Blood drips down my arm as I stare at him.
I held my glaze with him.
Anger was inbed in his eyes.
I stood my ground.
"You don't scare me,"
I can still feel the blood running down my arm.
I refuse to back down.
I don't want to.
I don't want to be know as a coward.
I will not be that girl.
I will not be another girl whose been left behind because of you.
Don't you understand?
I am not a weak girl.
I refuse to be another mistress to you.
You don't understand that I am not like the other girls.
I am not that type of girl.
I am not the type of girl who would be woe by you.
And all the things that makes it bad.
Is your married to someone I loved deepily.
Someone of my blood.
I refuse to break her trust even now.
I refuse to become your mistress.
It doesn't matter now or back then.
I will not soil myself because of your foolishness.
I refuse to be known as a homewreaker.
I refuse to be known as child mistress back then.
It still apples to day.
I refuse to allow you to use my body.
You are not the man who I would be able to face the world to known that you fathered my children.
You are not the man I want as the father of my children.
I'm kinda glad when you ran.
I was able to break free of your cursed hold.

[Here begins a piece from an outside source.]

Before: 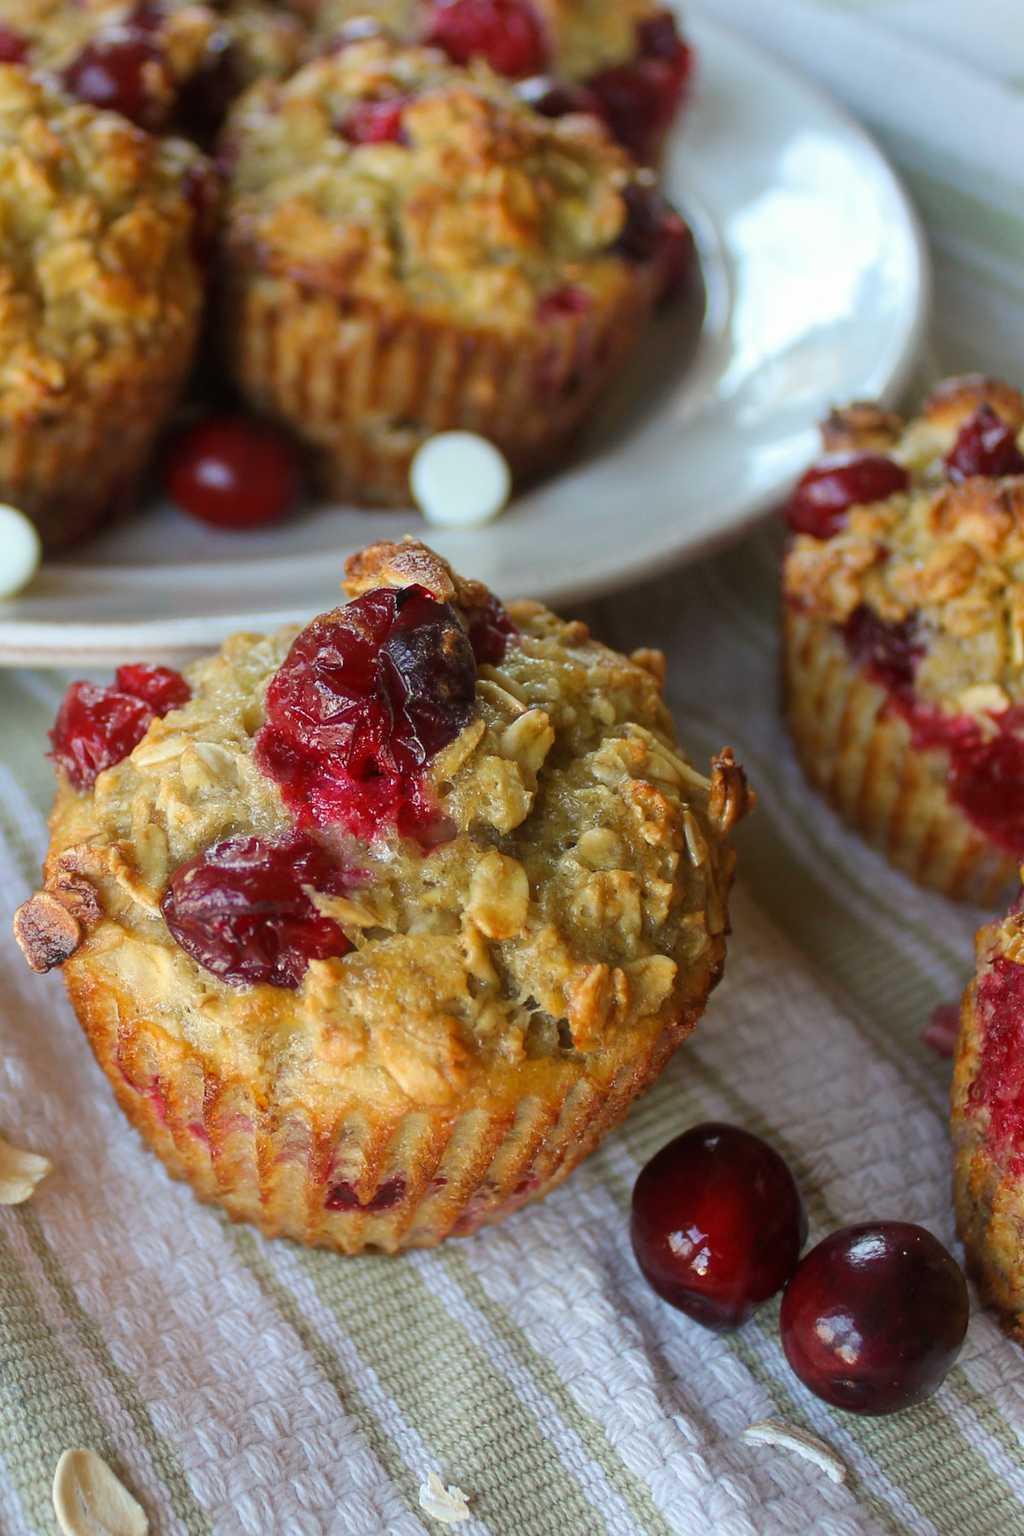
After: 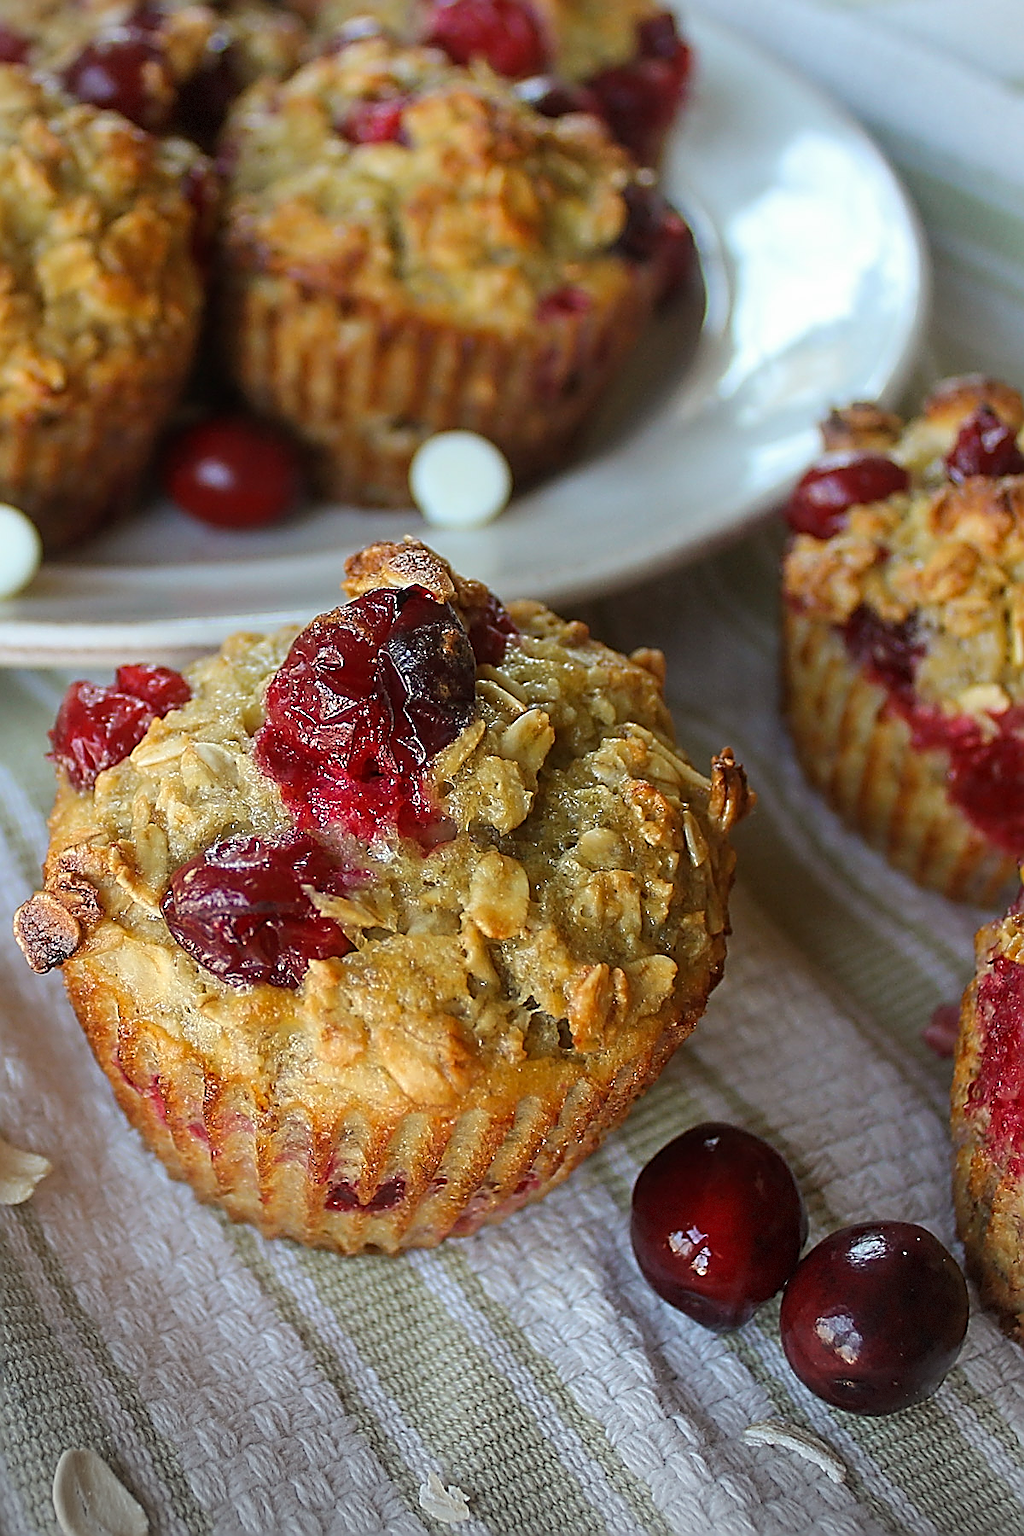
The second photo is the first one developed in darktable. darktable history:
sharpen: amount 1.859
vignetting: fall-off radius 63.74%, center (0.219, -0.234), dithering 8-bit output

I afraid if you had stay near me until I was old enough to marry.
You might have married me off to one of your raped friends.

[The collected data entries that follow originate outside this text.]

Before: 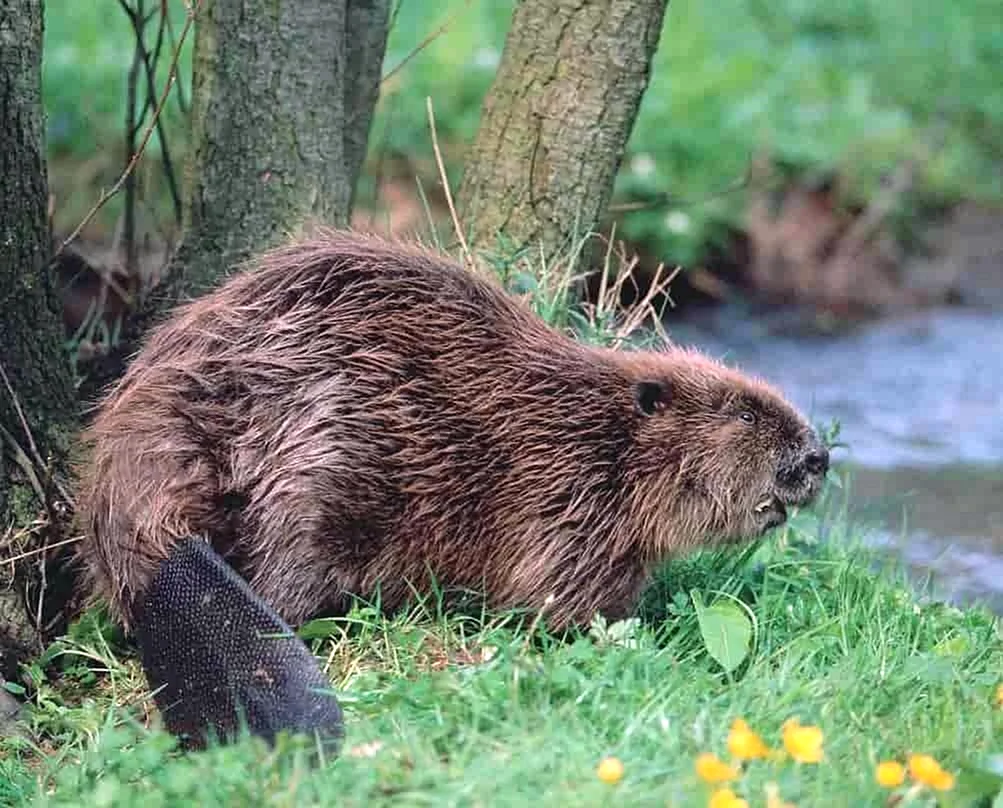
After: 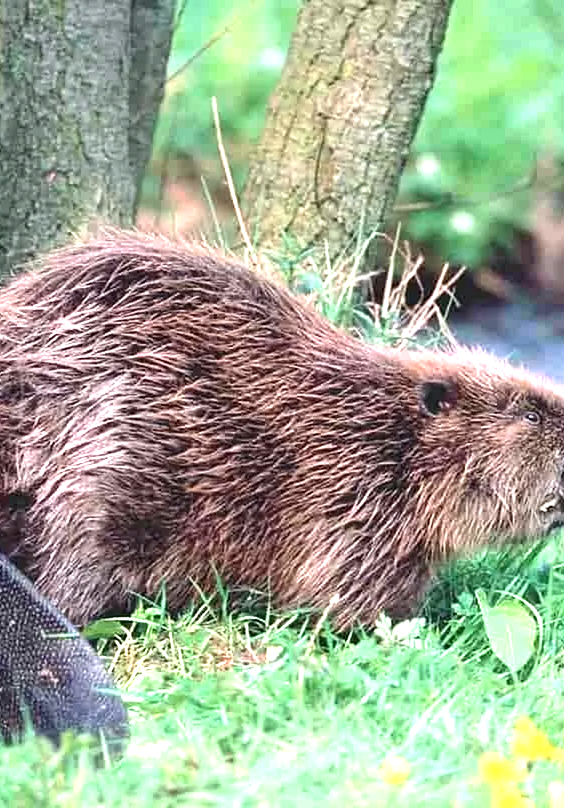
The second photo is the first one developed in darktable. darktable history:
crop: left 21.496%, right 22.254%
exposure: exposure 1 EV, compensate highlight preservation false
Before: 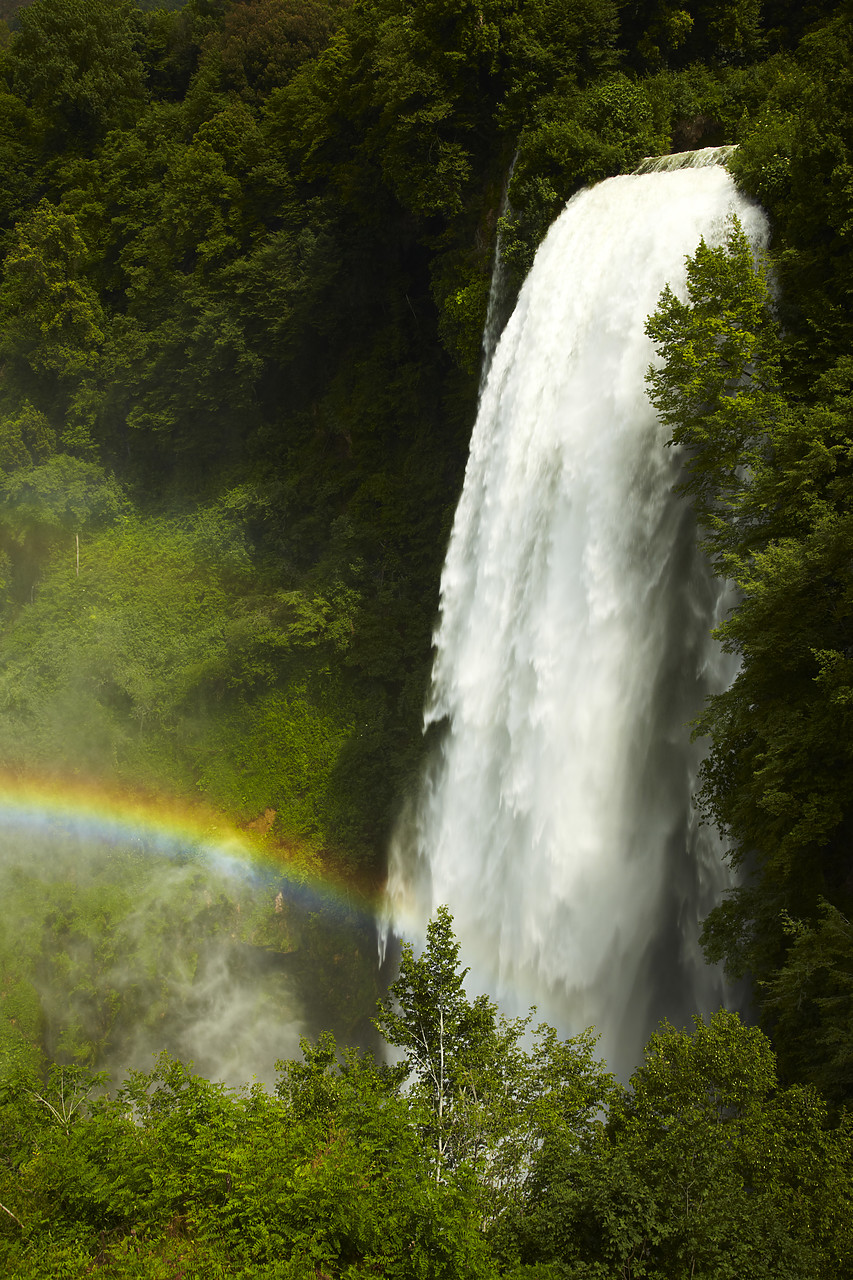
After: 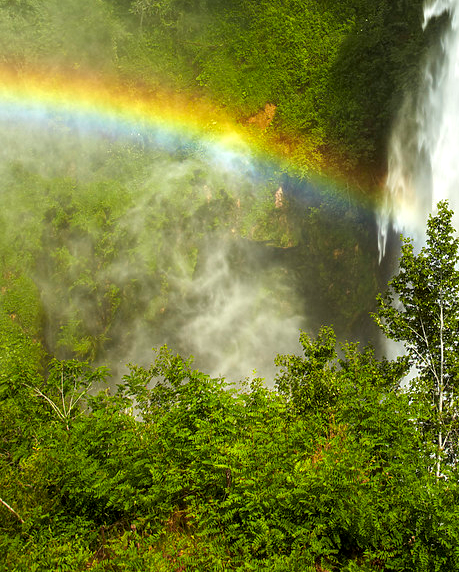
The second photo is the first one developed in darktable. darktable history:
crop and rotate: top 55.101%, right 46.145%, bottom 0.209%
exposure: black level correction 0.001, exposure 0.5 EV, compensate highlight preservation false
local contrast: on, module defaults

Maybe next time you'll be careful what you say to your friends.
I will not be some gift that can be given away.
I am not some mail-order bride.
I will not be that girl who married young.

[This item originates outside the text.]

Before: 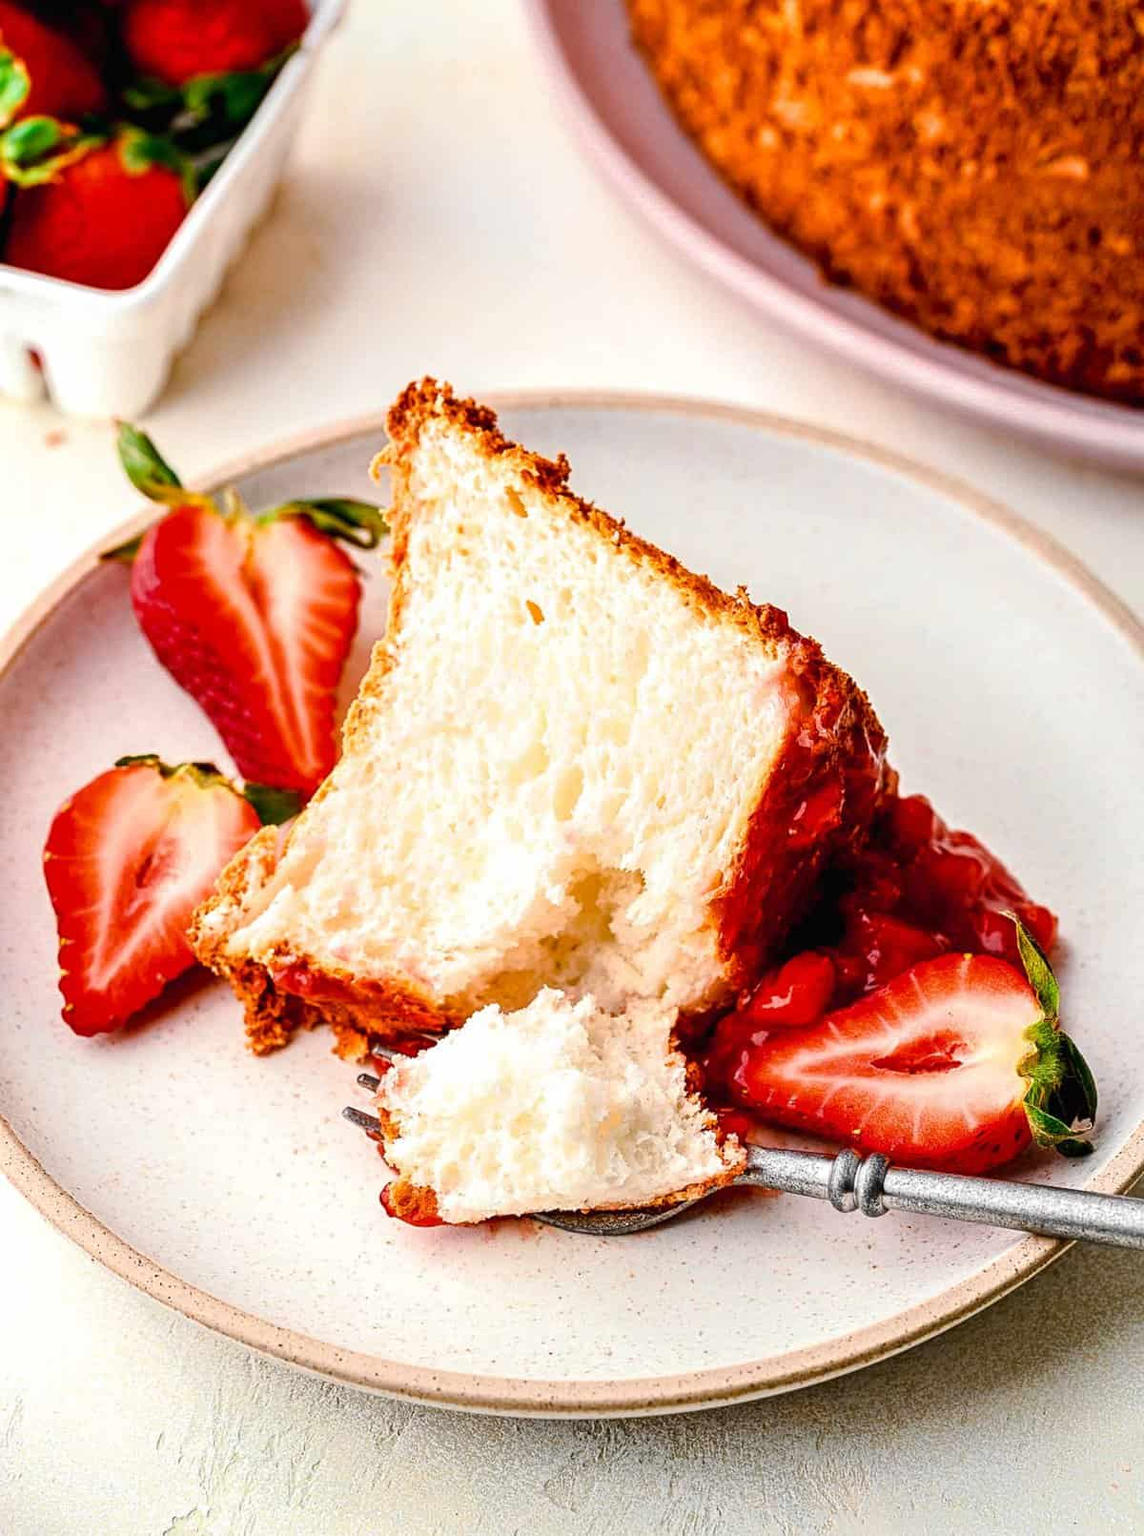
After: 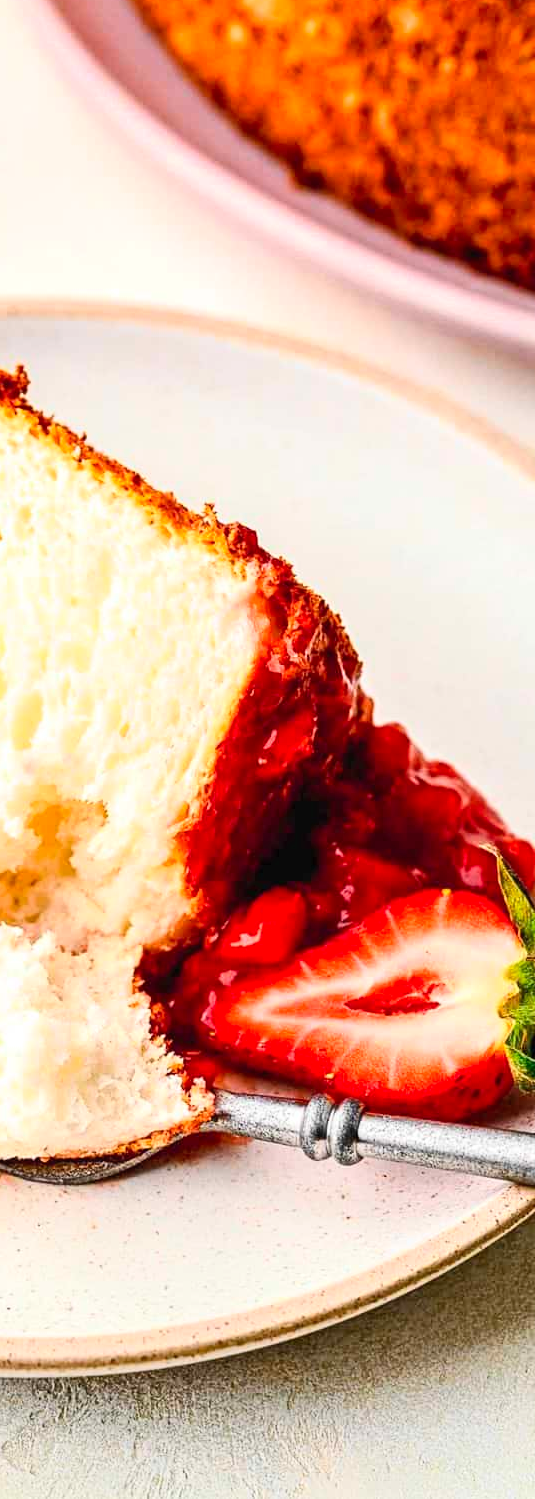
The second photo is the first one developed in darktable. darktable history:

I would not let you control my life anymore.
You are not my master or owner.
I will not be given away like a slave.
No, I do not want you in my life.
I refuse to be used like a toy!
No longer will I fight this fight with you.
I am no longer your play thing!
I am through with you!
I refuse to fight this battle!
I am through fighting with you!
I am walking away!
This battle is old and I will not take part in it no more.